Solo 6 distributori su 10 applicano il taglio accise sui carburanti
Il taglio delle accise introdotto dal Consiglio dei ministri per alleggerire il costo del carburante sta producendo risultati inferiori alle aspettative. A distanza di oltre 24 ore dall’avvio del provvedimento, la rilevazione dell’Osservatorio del ministero delle Imprese e del Made in Italy segnala che solo una parte degli impianti ha effettivamente adeguato i prezzi, mentre in una quota significativa si osserva il contrario.
taglio accise carburanti: solo il 60% dei distributori riduce i prezzi
L’Osservatorio del ministero riferisce che, su 12.107 impianti di distribuzione monitorati, i dati disponibili indicano una riduzione effettiva dei prezzi solo nel 60% dei casi. Di conseguenza, una porzione rilevante dei punti vendita continua a non mostrare l’adeguamento atteso.
La rilevazione effettuata alle 8 di venerdì 20 marzo evidenzia inoltre che il quadro non risulta omogeneo: tra i comportamenti riscontrati, in alcuni casi i prezzi sono risultati più alti invece che più bassi.
adeguamento prezzi consigliati: riduzione 24,4 centesimi al litro
Il ministero precisa che tutte le principali compagnie petrolifere operanti nel Paese hanno adeguato i prezzi consigliati, con una riduzione di 24,4 centesimi di euro al litro, coerente con quanto previsto dal provvedimento adottato in Consiglio dei ministri.
Nonostante questa variazione dei prezzi consigliati, i riscontri sul territorio mostrano che l’effetto sul prezzo esposto non si traduce in modo uniforme nelle pratiche dei singoli distributori.
aumento prezzi in 11,4% dei punti vendita
Secondo la rilevazione, l’11,4% dei punti vendita ha addirittura aumentato i prezzi esposti. Una dinamica che contrasta con l’obiettivo del taglio delle accise e che porta il ministero a segnalare criticità operative nel processo di adeguamento.

__________________________________________________

Esercizi proposti:
(a) Ricopia dall'articolo sul taglio delle accise tutto ciò che va da "Solo 6 distributori" giù fino a "osserva il contrario.".
(b) Secondo l'articolo sul taglio delle accise, quanti impianti di distribuzione ha monitorato l'Osservatorio del ministero?
(c) Scrivi il seguito dell'articolo sul taglio delle accise, a partire dall'ultima frase riportata.

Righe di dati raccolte

__________________________________________________

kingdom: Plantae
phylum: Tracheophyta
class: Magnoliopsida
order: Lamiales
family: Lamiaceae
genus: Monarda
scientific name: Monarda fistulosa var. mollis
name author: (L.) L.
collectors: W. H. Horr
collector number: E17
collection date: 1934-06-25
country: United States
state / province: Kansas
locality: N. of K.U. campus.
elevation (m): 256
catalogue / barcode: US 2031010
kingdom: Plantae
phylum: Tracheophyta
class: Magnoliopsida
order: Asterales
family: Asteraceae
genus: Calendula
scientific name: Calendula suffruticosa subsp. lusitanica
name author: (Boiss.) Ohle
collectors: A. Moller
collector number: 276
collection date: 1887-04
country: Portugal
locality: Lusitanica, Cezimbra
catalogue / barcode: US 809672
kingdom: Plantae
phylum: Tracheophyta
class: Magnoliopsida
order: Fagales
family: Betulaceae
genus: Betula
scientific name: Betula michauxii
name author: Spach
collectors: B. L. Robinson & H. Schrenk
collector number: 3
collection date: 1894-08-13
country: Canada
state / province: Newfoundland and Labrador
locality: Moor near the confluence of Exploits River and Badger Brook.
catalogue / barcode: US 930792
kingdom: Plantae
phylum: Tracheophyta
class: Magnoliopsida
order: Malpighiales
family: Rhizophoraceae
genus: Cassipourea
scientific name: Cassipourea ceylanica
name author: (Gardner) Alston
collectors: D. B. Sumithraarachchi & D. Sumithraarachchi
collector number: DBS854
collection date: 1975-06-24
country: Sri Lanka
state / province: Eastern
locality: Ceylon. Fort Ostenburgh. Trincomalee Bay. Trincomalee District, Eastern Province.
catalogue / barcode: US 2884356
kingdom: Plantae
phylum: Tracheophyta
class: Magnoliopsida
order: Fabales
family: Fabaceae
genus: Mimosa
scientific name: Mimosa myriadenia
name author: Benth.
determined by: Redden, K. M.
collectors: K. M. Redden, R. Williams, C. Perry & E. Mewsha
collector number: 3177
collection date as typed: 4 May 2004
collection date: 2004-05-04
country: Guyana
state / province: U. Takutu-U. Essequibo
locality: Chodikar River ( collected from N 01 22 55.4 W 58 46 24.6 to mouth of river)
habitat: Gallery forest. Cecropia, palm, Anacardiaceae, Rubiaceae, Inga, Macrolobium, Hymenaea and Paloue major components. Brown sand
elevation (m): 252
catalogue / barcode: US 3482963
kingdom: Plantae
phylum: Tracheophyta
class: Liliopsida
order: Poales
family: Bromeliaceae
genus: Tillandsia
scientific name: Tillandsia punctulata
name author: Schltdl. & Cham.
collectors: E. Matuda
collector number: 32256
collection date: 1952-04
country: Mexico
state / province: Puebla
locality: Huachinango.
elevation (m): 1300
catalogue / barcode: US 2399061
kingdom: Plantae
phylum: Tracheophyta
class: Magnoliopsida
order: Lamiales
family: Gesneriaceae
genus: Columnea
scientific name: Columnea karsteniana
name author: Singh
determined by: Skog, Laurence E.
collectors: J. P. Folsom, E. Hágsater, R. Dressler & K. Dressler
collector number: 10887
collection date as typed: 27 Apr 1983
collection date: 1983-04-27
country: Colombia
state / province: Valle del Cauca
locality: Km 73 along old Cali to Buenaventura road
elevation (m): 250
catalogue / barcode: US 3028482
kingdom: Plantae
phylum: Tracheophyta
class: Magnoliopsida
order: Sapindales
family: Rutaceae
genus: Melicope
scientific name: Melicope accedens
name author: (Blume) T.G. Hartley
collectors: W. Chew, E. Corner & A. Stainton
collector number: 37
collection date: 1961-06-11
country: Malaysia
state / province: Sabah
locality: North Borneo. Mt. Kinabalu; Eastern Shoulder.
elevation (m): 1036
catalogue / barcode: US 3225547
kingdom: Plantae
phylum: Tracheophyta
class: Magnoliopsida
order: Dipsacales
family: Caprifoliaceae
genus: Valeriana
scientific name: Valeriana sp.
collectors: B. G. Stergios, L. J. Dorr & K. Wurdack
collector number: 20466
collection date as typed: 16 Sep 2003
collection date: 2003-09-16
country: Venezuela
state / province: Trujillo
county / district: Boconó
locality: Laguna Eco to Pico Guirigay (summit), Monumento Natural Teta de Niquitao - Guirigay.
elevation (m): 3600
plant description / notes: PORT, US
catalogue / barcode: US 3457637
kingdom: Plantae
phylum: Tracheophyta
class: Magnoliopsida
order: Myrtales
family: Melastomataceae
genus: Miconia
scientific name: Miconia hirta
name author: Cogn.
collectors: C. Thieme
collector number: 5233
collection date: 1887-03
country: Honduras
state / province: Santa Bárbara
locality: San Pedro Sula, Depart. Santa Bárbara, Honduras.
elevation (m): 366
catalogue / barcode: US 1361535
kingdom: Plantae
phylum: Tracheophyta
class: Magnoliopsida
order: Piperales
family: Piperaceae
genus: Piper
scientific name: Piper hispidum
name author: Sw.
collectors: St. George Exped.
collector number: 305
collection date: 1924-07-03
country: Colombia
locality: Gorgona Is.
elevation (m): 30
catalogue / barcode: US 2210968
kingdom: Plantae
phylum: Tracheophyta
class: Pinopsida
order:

__________________________________________________

Le tue risposte:
(a)
Solo 6 distributori su 10 applicano il taglio accise sui carburanti
Il taglio delle accise introdotto dal Consiglio dei ministri per alleggerire il costo del carburante sta producendo risultati inferiori alle aspettative. A distanza di oltre 24 ore dall’avvio del provvedimento, la rilevazione dell’Osservatorio del ministero delle Imprese e del Made in Italy segnala che solo una parte degli impianti ha effettivamente adeguato i prezzi, mentre in una quota significativa si osserva il contrario.

(b) 12.107 impianti.

(c)
controlli e possibile avvio di procedimenti sanzionatori
Per i casi in cui emergono discrepanze rispetto al nuovo regime speciale, il ministero avvisa che il Garante per la sorveglianza dei prezzi ha già trasmesso alla Guardia di Finanza l’elenco dei distributori coinvolti, così da procedere con i necessari controlli ai sensi della normativa applicabile.
Gli esiti delle verifiche dovranno essere comunicati anche all’Autorità Garante della Concorrenza e del Mercato per valutare l’eventuale avvio di procedimenti sanzionatori. In presenza di profili di rilevanza penale, i risultati saranno inoltre indirizzati all’autorità giudiziaria.
prezzi medi carburanti: benzina e gasolio self-service
I dati rilevati venerdì mattina in modalità self-service sulla rete stradale nazionale indicano un prezzo medio di 1,734 euro al litro per la benzina e di 1,978 euro al litro per il gasolio.
Sulla rete autostradale, il prezzo medio self-service risulta pari a 1,812 euro al litro per la benzina e a 2,048 euro al litro per il gasolio.
reazioni: Unione Nazionale Consumatori e richiesta di modifica normativa
Massimiliano Dona, presidente dell’Unione Nazionale Consumatori, sostiene che i dati confermino sia la denuncia sul mancato adeguamento dei prezzi sia il fallimento del decreto sul piano sanzionatorio. Secondo la ricostruzione di Dona, l’invio delle risultanze istruttorie alla magistratura non risolverebbe la criticità se non vengono aggiornati gli strumenti normativi che regolano l’applicazione delle sanzioni.
Nel merito, viene richiamato il tema degli articoli 501 e 501 bis del Codice Penale, considerati dal comandante generale della Guardia di Finanza, Giuseppe Zafarana, come di “rara e difficile applicazione”.
L’Unione Nazionale Consumatori insiste sulla necessità di una modifica della legge che consenta all’Antitrust di intervenire anche quando non ricorrono intese restrittive della concorrenza o abuso di posizione dominante. La richiesta mira a evitare che la prospettiva di contrasto agli speculatori resti senza effetti concreti sul piano operativo.